Dealing With A Dog That Bites
Dogs bite for a number of reasons. Puppies may bite when teething or playing. It’s up to us to teach them what’s acceptable and what is not. Sometimes, dogs develop aggressive tendencies towards people or other pets. This is extremely common. It’s estimated that around 60-70% of pet dogs will growl or bark at strangers or animals they don’t know.
Most dogs will not act aggressively towards their own family members. Dogs that bite the people or animals they live with are much harder to deal with than those that act aggressively only in certain situations.
When Your Dog Bites Their Vet or Groomer
It’s not uncommon for dogs to bite out of fear and when in pain. This frequently occurs at vet offices and grooming salons. New pet owners are often very surprised to learn that their sweet, gently dog has bitten their vet, vet tech, or groomer. While this type of behavior is common, it should not be ignored. Changing vets or grooming salons will not solve the problem.

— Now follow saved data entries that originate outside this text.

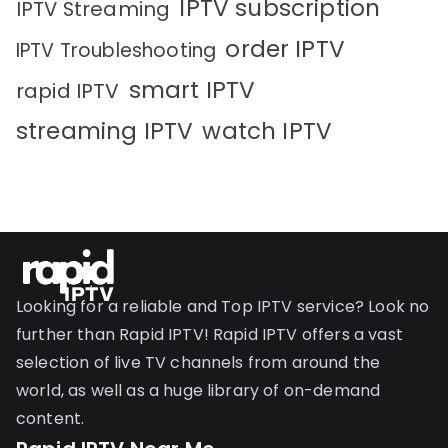
IPTV subscription
IPTV Streaming
order IPTV
IPTV Troubleshooting
smart IPTV
rapid IPTV
streaming IPTV
watch IPTV
Looking for a reliable and Top IPTV service? Look no
further than Rapid IPTV! Rapid IPTV offers a vast
selection of live TV channels from around the
world, as well as a huge library of on-demand
content.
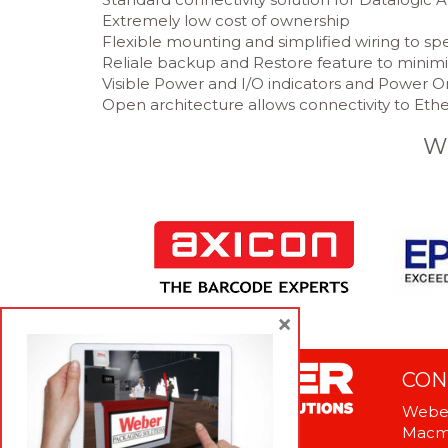
Extremely low cost of ownership
Flexible mounting and simplified wiring to sp
Reliale backup and Restore feature to mini
Visible Power and I/O indicators and Power O
Open architecture allows connectivity to Et
W
×
CON
Weber
Macme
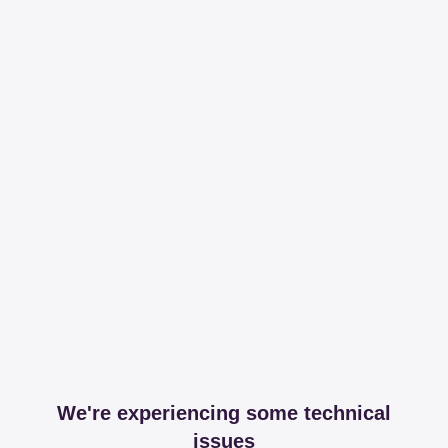
We're experiencing some technical
issues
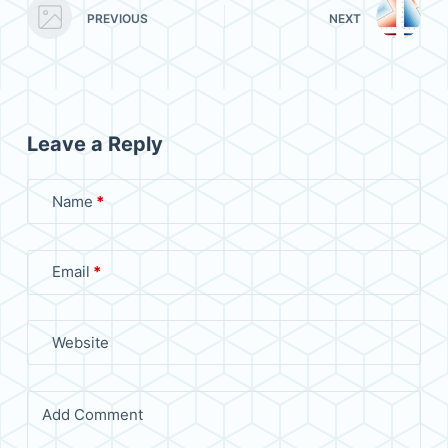
PREVIOUS
NEXT
Leave a Reply
Name
*
Email
*
Website
Add Comment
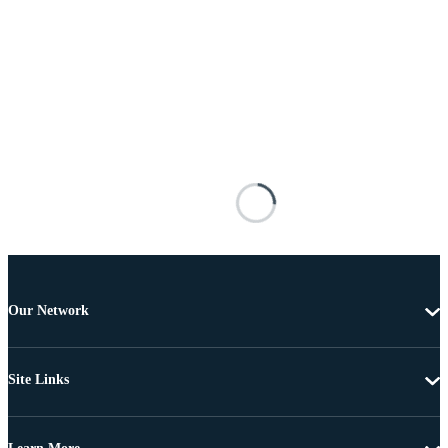
Our Network
Site Links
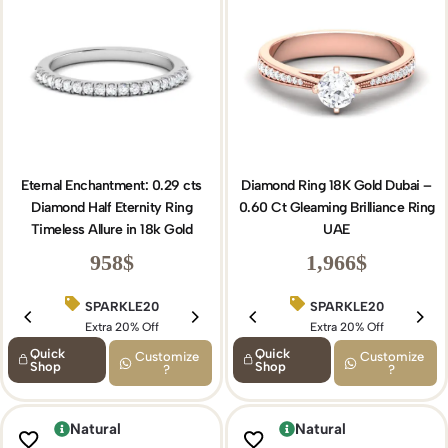
Eternal Enchantment: 0.29 cts
Diamond Ring 18K Gold Dubai –
Diamond Half Eternity Ring
0.60 Ct Gleaming Brilliance Ring
Timeless Allure in 18k Gold
UAE
958
$
1,966
$
SPARKLE20
BIRTHDAY15
SPARKLE20
Extra 20% Off
Extra 15% Off
Extra 20% Off
Quick
Quick
Customize
Customize
Shop
Shop
?
?
Natural
Natural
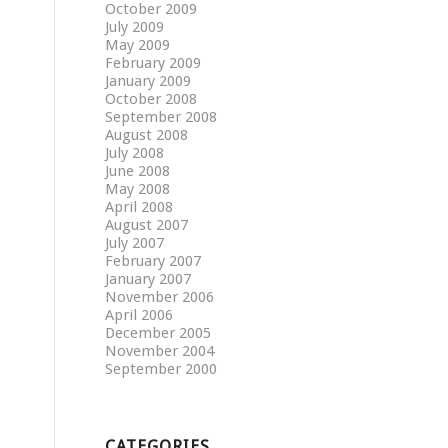
October 2009
July 2009
May 2009
February 2009
January 2009
October 2008
September 2008
August 2008
July 2008
June 2008
May 2008
April 2008
August 2007
July 2007
February 2007
January 2007
November 2006
April 2006
December 2005
November 2004
September 2000
CATEGORIES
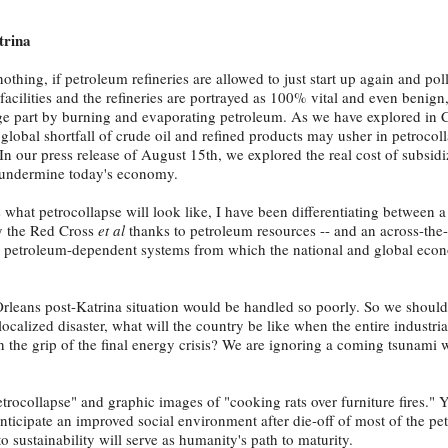
trina
thing, if petroleum refineries are allowed to just start up again and pol
facilities and the refineries are portrayed as 100% vital and even benign
rge part by burning and evaporating petroleum. As we have explored in 
 global shortfall of crude oil and refined products may usher in petrocol
n our press release of August 15th, we explored the real cost of subsid
o undermine today's economy.
 what petrocollapse will look like, I have been differentiating between a
by the Red Cross
et al
thanks to petroleum resources -- and an across-the
r petroleum-dependent systems from which the national and global econ
Orleans post-Katrina situation would be handled so poorly. So we should
ocalized disaster, what will the country be like when the entire industri
n the grip of the final energy crisis? We are ignoring a coming tsunami 
ocollapse" and graphic images of "cooking rats over furniture fires." Ye
icipate an improved social environment after die-off of most of the pe
o sustainability will serve as humanity's path to maturity.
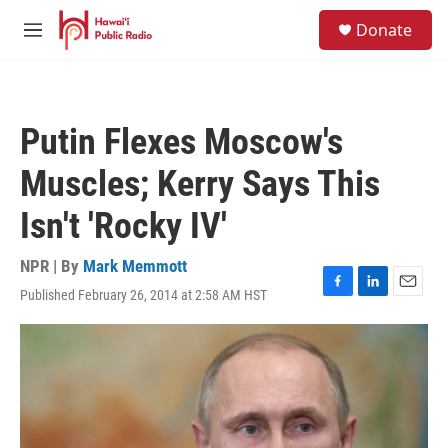
Skip to main content
S
Donate
e
M
a
e
r
n
c
u
h
Putin Flexes Moscow's
u
e
Muscles; Kerry Says This
r
y
Isn't 'Rocky IV'
NPR | By
Mark Memmott
Published February 26, 2014 at 2:58 AM HST
F
L
E
a
i
m
c
n
a
e
k
i
b
e
l
o
d
o
I
k
n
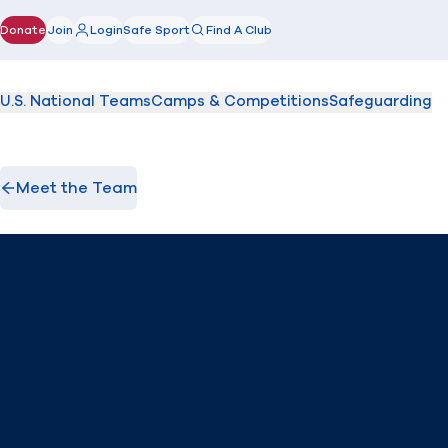
Donate
Join
Login
Safe Sport
Find A Club
(opens in new window)
U.S. National Teams
Camps & Competitions
Safeguarding
Meet the Team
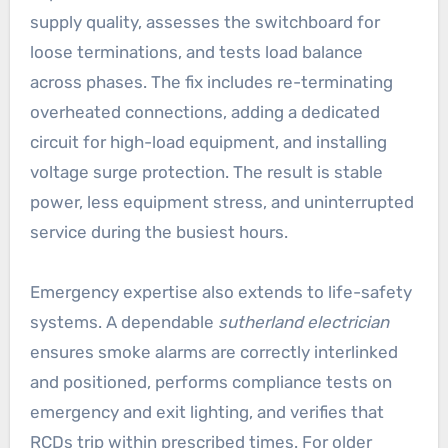
supply quality, assesses the switchboard for
loose terminations, and tests load balance
across phases. The fix includes re-terminating
overheated connections, adding a dedicated
circuit for high-load equipment, and installing
voltage surge protection. The result is stable
power, less equipment stress, and uninterrupted
service during the busiest hours.
Emergency expertise also extends to life-safety
systems. A dependable
sutherland electrician
ensures smoke alarms are correctly interlinked
and positioned, performs compliance tests on
emergency and exit lighting, and verifies that
RCDs trip within prescribed times. For older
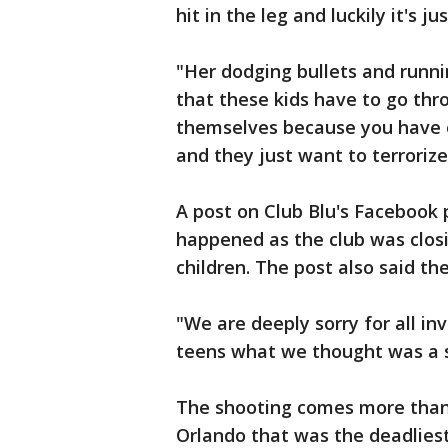
hit in the leg and luckily it's ju
"Her dodging bullets and runnin
that these kids have to go thro
themselves because you have o
and they just want to terrorize
A post on Club Blu's Facebook
happened as the club was closi
children. The post also said t
"We are deeply sorry for all in
teens what we thought was a s
The shooting comes more than 
Orlando that was the deadliest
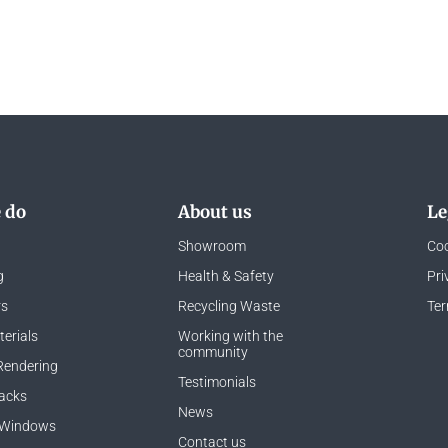
 do
About us
Le
Showroom
Coo
g
Health & Safety
Pri
rs
Recycling Waste
Ter
erials
Working with the
community
Rendering
Testimonials
acks
News
 Windows
Contact us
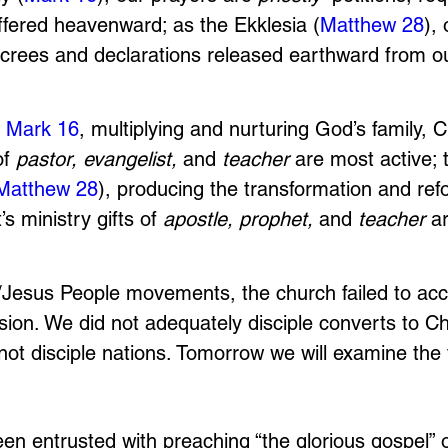
ffered heavenward; as the Ekklesia (
Matthew 28
),
ecrees and declarations released earthward from ou
 
Mark 16
, multiplying and nurturing God’s family, Ch
of 
pastor, evangelist, 
and
 teacher 
are most active; 
Matthew 28
), producing the transformation and ref
’s ministry gifts of 
apostle, prophet, 
and 
teacher 
a
/Jesus People movements, the church failed to ac
on. We did not adequately disciple converts to Ch
not disciple nations. Tomorrow we will examine the t
en entrusted with preaching “the glorious gospel” 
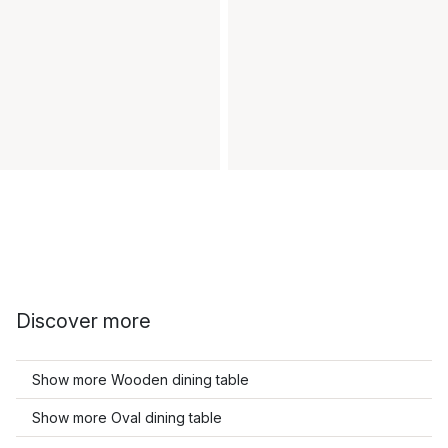
Discover more
Show more Wooden dining table
Show more Oval dining table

It’s crucial that you let your vet or groomer know in advance if your dog has ever bitten their caretakers. This allows them to take the necessary precautions to protect both themself and your dog.
Grooming A Dog That Bites
As one of Orange County’s premier grooming salons, we see a lot of dogs every day. Many of these dogs are fearful or become stressed out when being groomed. When armed with the right information, we can help these dogs overcome their fear and many even end up enjoying the grooming process. However, if you do not let us know that your dog might bite, we will not know to take things slow as your dog adjusts to being groomed.
Typically, a dog will bite during specific procedures such as nail trims or brushing. With proper notice, we can usually avoid being bitten. Our groomers take extra time and care when handling dogs that bite. They move slowly and give plenty of positive reinforcement for good behavior. It’s important to note that because of the extra time and effort involved, dogs that bite do cost extra to groom.
You can get your dog used to being groomed at home between professional grooming appointments. Touch their feet, nails, and ears regularly. Over time, your dog should become accustomed to being groomed.
Sometimes, dogs are too aggressive to be handled. Grooming these dogs is risky for both the groomer and the dog. These dogs must be groomed by their veterinarian. This is usually done under sedation.